I have a pandas dataframe that looks like this
Box Value
0 A 90
1 B 16
2 B 26
3 B 36
4 C 92
5 A 12
6 B 14
7 C 84
8 A 27
9 B 11
I want to create a Histogram(stacked/grouped) in plotly
. And I want to display the percentage of total values per box falling into a certain bin. For example, if box A
contains 5
values in the bin 0-10
and a total of 20 values in A
, then the histogram for box A
should display 25%
, and so on.
Note: I don't want the percentage based on total values falling into a certain bin for all boxes, rather I want to display percentage per box in a particular bin.
What changes do I need to make here?
px.histogram(sample_data,
color="Box",
nbins=10,
barmode="group",
range_x=[0, 100],
)
CodePudding user response:
imports
import pandas as pd
import plotly.express as px
data
###dummy data
box = ['A','A','A','A','A','A','A','A','A','A','A','A','A','A','A','A','A','A','A','A','B','B','B']
values = [1,1,1,9,10,11,11,11,11,11,11,11,11,11,11,11,11,11,11,11,11,11,1]
df = pd.DataFrame({'box':box, 'values':values})
df
data transforms
### bin your data
bins = [0, 10, 25, 50, 100]
df['binned'] = pd.cut(df['values'], bins)
df_group = df.groupby(['box','binned'], as_index=False).count()

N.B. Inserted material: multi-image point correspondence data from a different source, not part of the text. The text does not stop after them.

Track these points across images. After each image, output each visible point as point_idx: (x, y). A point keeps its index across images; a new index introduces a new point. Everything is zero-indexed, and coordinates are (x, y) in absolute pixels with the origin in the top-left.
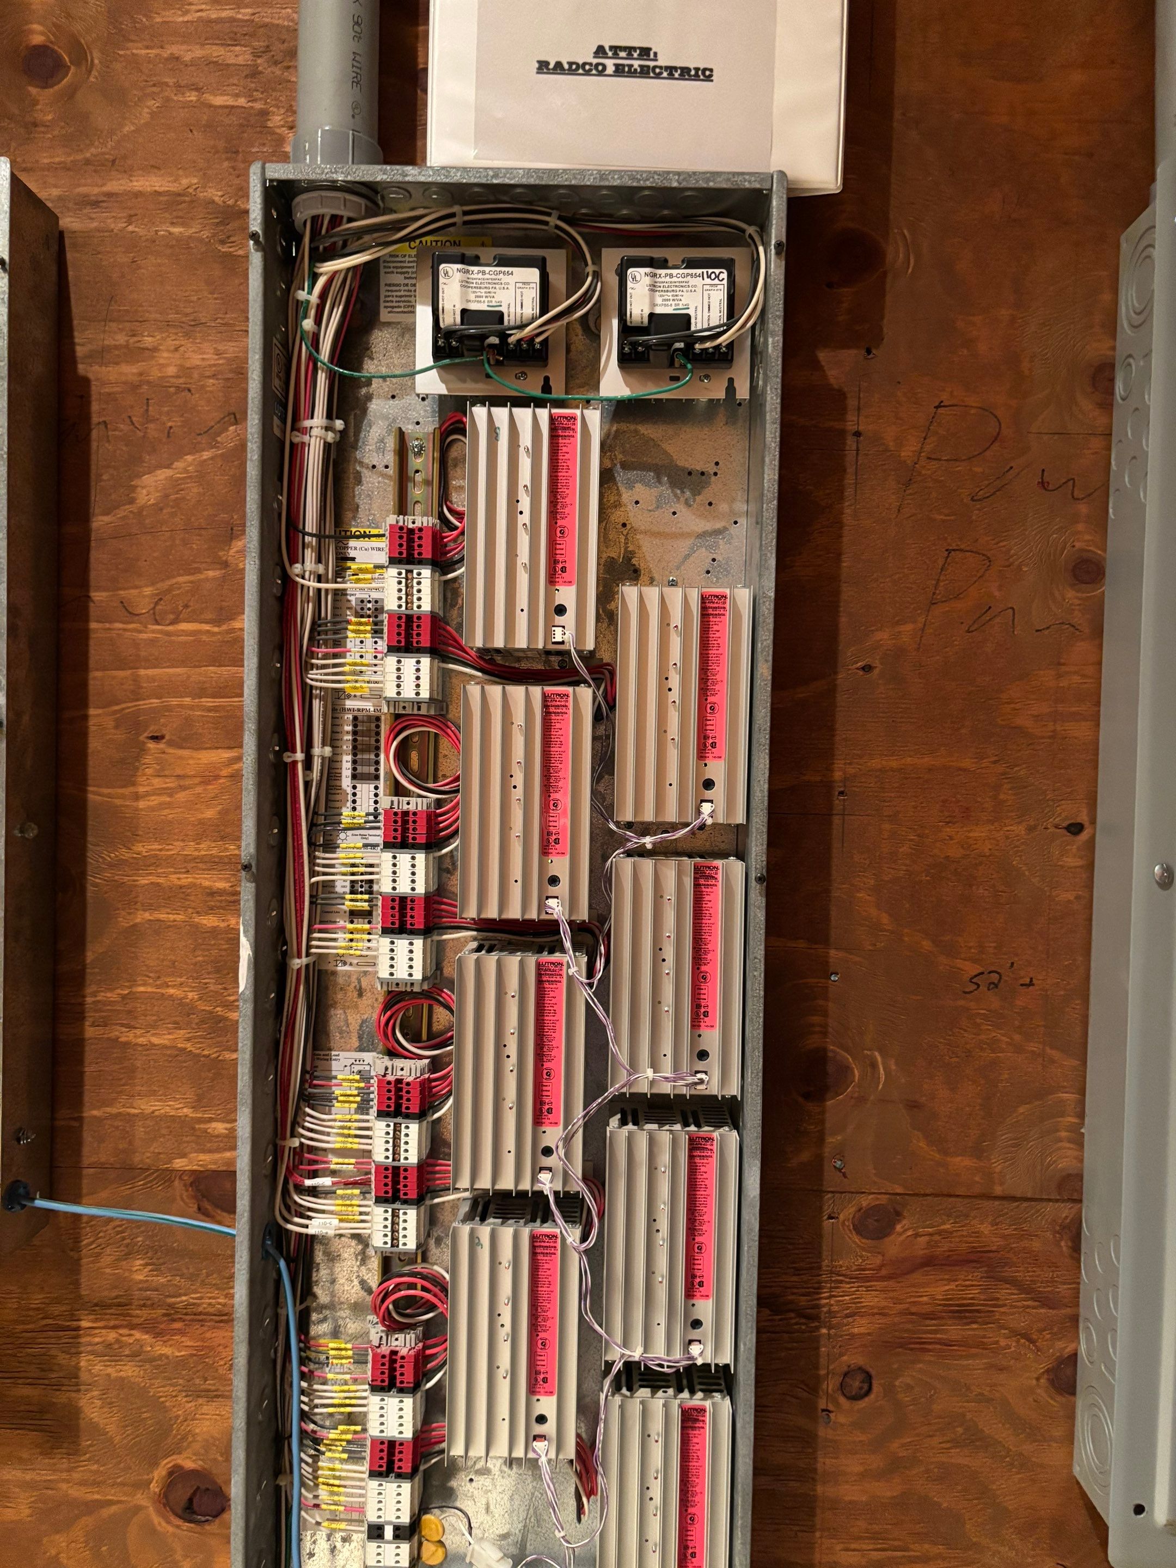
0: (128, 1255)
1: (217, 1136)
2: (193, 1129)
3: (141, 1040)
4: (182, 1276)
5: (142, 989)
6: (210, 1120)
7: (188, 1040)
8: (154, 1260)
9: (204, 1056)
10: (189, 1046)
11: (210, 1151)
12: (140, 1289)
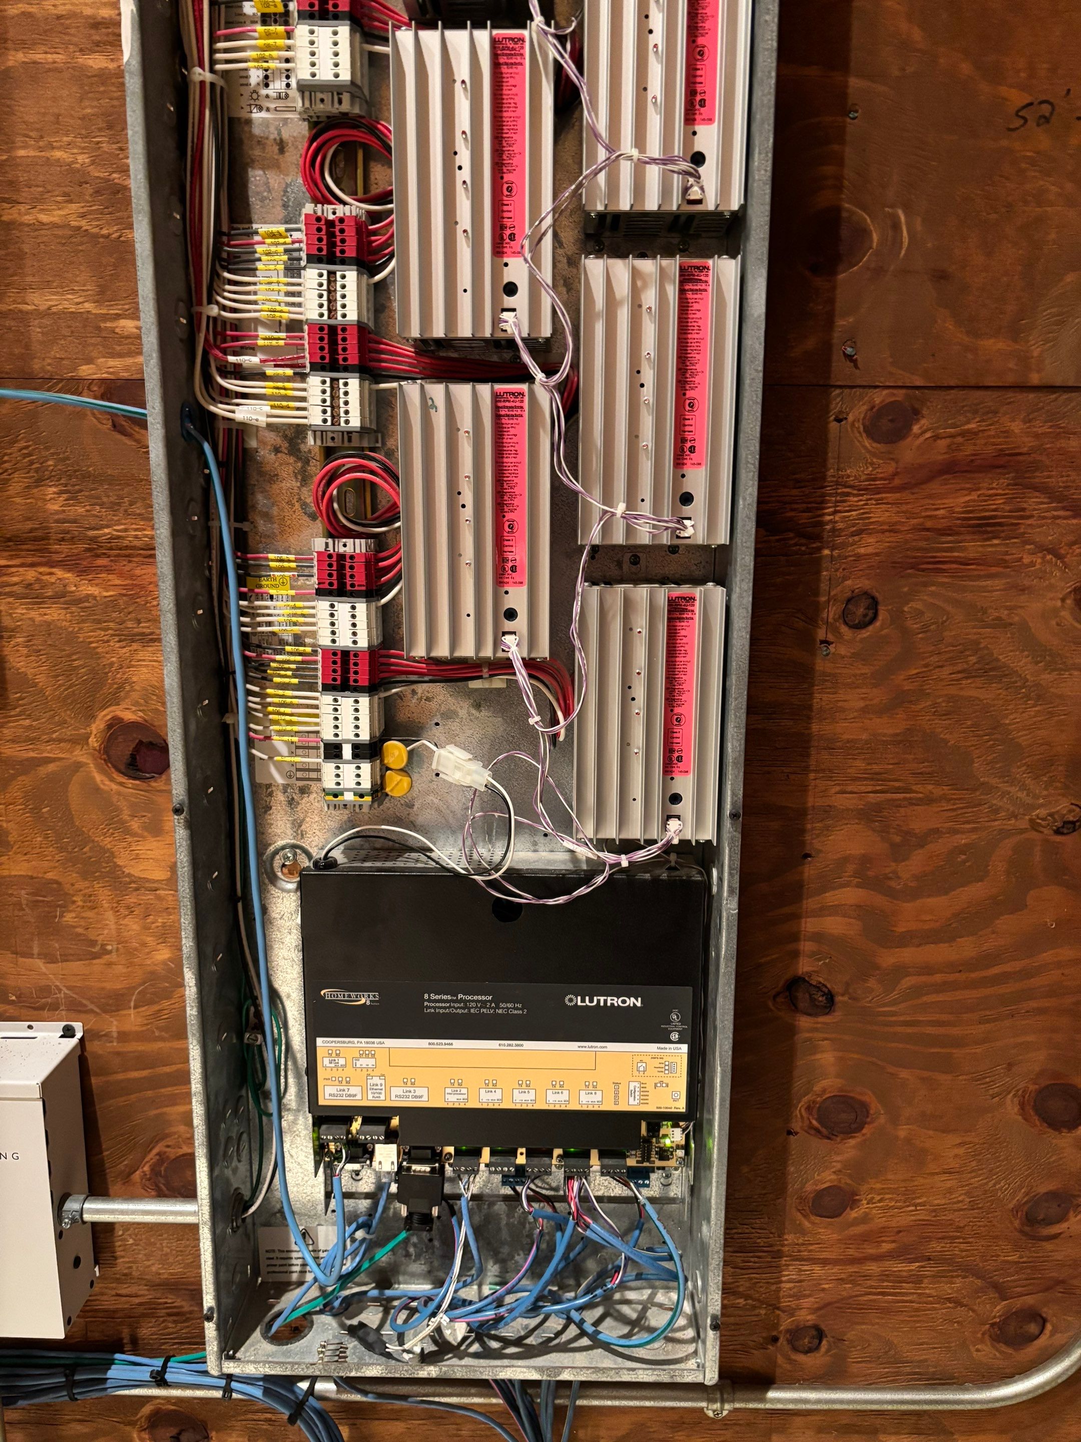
0: (39, 482)
1: (127, 337)
2: (99, 328)
3: (28, 219)
4: (102, 505)
5: (22, 153)
6: (118, 317)
7: (83, 216)
8: (69, 488)
9: (103, 236)
10: (83, 223)
11: (120, 355)
12: (57, 521)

### calculate percentages per variable
df_group['percentage'] = df.groupby(['box', 'binned']).size().groupby(level=0).apply(lambda x: 100 * x / float(x.sum())).values
df_group
plot
### plot
px.bar(df_group, x="box", y="values", color="binned",text=df_group['percentage'].apply(lambda x: '{0:1.2f}%'.format(x)))